If you have a cruiser with a semi-planing hull it will have a shorter, faster roll with a sometimes very abrupt snap-back when it starts rolling back the other way. As opposed to a displacement hull (there is no such thing as a "full displacement" hull-- displacement is like dead; you either are or you aren't) which has a longer but slower roll with (usually) a more gentle transition to the roll back.
Some people find the snap-back roll of a semi-planing hull uncomfortable, some people find the slower, longer roll of a displacement hull sickening. So you have to pick your poison using your own preferences.
But as long as your boat is designed and loaded properly it will most likely be able to take whatever you can.

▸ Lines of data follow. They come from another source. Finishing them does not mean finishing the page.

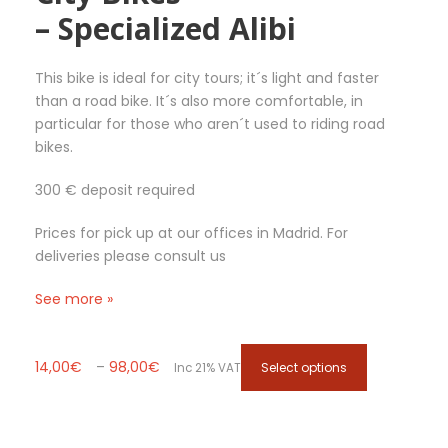
– Specialized Alibi
b
e
c
This bike is ideal for city tours; it´s light and faster
h
than a road bike. It´s also more comfortable, in
o
particular for those who aren´t used to riding road
s
bikes.
e
n
300 € deposit required
o
n
Prices for pick up at our offices in Madrid. For
t
deliveries please consult us
h
e
See more »
p
r
o
P
T
14,00
€
–
98,00
€
Select options
Inc 21% VAT
d
r
h
u
i
i
c
c
s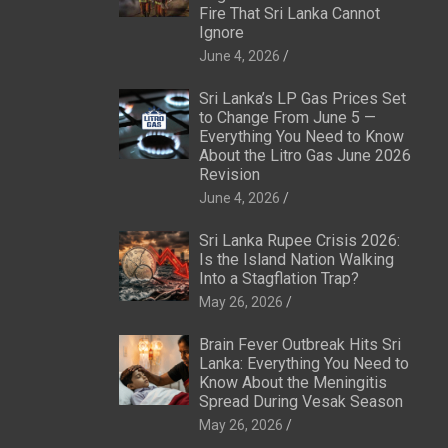
Fire That Sri Lanka Cannot
Ignore
June 4, 2026
Sri Lanka’s LP Gas Prices Set
to Change From June 5 —
Everything You Need to Know
About the Litro Gas June 2026
Revision
June 4, 2026
Sri Lanka Rupee Crisis 2026:
Is the Island Nation Walking
Into a Stagflation Trap?
May 26, 2026
Brain Fever Outbreak Hits Sri
Lanka: Everything You Need to
Know About the Meningitis
Spread During Vesak Season
May 26, 2026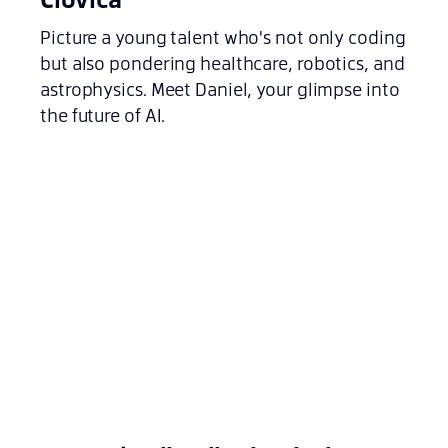
Picture a young talent who's not only coding
but also pondering healthcare, robotics, and
astrophysics. Meet Daniel, your glimpse into
the future of AI.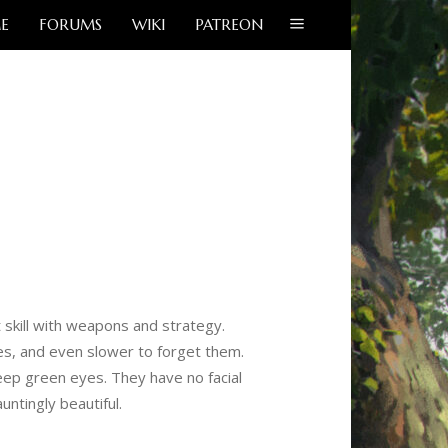
E
FORUMS
WIKI
PATREON
 skill with weapons and strategy.
es, and even slower to forget them.
deep green eyes. They have no facial
ntingly beautiful.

The other issue with most of the cruisers most of us have is the transom. Boats like our GB have wide butts. This is to maximize the volume of usable space inside the boat for things like queen berths and such.
In a following or quartering following sea, if you have a slow boat like ours the waves will be overtaking the boat, and when they encounter that big, flat transom they will shove the back of the boat around with all the power that waves pack with them. Keeping the boat from being pushed around broadside to the waves, or worse, being slewed around violently into a capsize (broach) can require some lively and continuous exertion with the wheel and sometimes the throttle(s).
Autopilots can help but the situation can reach a point where an autopilot can't keep up. Also, an autopilot can't anticipate, it can only react. The last fourteen years have taught us by virtue having to cross five to seven miles of an often-rough bay at the beginning and end of every run that handling a boat like ours in rougher water with the waves behind us requires as much if not more judgement, anticipation, and before-the-fact action with the wheel that reaction with the wheel when each wave hits us. And an autopilot can't do this.
So the bottom line is that I think cruisers like ours can handle a hell of a lot in terms of rough water. The more relevant question is what can you handle? What kind of a ride are you most comfortable with, and how good are you-- or do you think you can become-- at steering a wide-ass boat in conditions that are trying to take control away from you?